A quick note to let you know I haven't died, just been without wireless for most of the past week.

After a trip to snowy Kansas City, I'm back in San Diego where the sun has rarely felt so good. I wasn't even home from the airport before I unbuttoned my heavy chamois shirt and hoped I'd remembered to leave iced tea in the fridge.

Yeah, I complain about the snow, and I remain happy not to see it more than once every two or three years, but the truth is that Kansas City has grown a lot more interesting since I left it for college. There's cool new bars and restaurants, entire neighborhoods have been rehabbed, and — let's face it — the barbecue has never sucked in KC. It's enough to make me look a little closer at real estate.

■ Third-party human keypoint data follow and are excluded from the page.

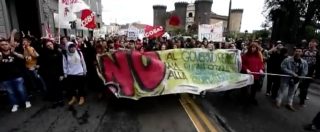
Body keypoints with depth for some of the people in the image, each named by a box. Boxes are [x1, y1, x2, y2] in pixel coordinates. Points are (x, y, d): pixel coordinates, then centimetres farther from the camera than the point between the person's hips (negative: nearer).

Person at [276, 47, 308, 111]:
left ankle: (290, 104, 30)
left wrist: (298, 77, -8)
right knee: (282, 90, 6)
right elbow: (283, 68, -20)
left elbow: (305, 72, 3)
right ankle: (278, 101, 20)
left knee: (292, 92, 17)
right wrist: (292, 73, -23)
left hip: (296, 80, 5)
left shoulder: (304, 62, 0)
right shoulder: (287, 60, -15)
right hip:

One of the most surprising moments came, though, when I walked into my parents' house and my mother suggested that I would probably like a Manhattan. On the verge of saying "No, that's ok, I'm just happy with tea by the fire," I saw she had set up a bar on the kitchen table. Just for us. There was whiskey in a flat-bottomed antique captain's decanter, Angostura bitters, cherries, a cherry-grabber far older than I, and great old glassware. That first night, we had Manhattans in my grandmother's heavy lead crystal tumblers.

The second night, we had them in my great-grandmother's champagne glasses. Now, my great-grandmother died in 1926, so lord knows how old those glasses actually are. They only hold about three ounces, but the stems are hollow, so the whiskey goes almost all the way to the table top.

It's not my usual way to make Manhattans, but when I saw a bowl of fruit, I grabbed an orange, peeled off two wide swaths, and gave the drinks a dose of California. The syrup-laced cherry one usually finds in a Manhattan is optional. Use one or not as you see fit, but don't muddle if you do.
2 oz bourbon
1 oz sweet vermouth
2-3 dashes of bitters
orange peel (with no white pith)
cherry (optional)

Rim the glass with the orange peel, twist it into a spiral, give a squeeze over the glass, and drop it in. Add liquids to a separate ice-filled container. If using a cherry, drop it in. Stir until chilled, strain into the prepared glass. Drink it while, as some old-timers say, it's still smiling at you.
You can also swap lemon for the orange and add a dash of absinthe. But my mother is a respectable lady, and unlike me, does not keep absinthes on hand.

1 comment:

frederic said...

We have a set of these that are more coupe-like in shape. The hollow stem makes them kind of fun. Ours do not have the history yours do, well they do have a history but none that the glasses have told us yet (antique store find). I guess I will keep plying them with booze until they get drunk enough to talk.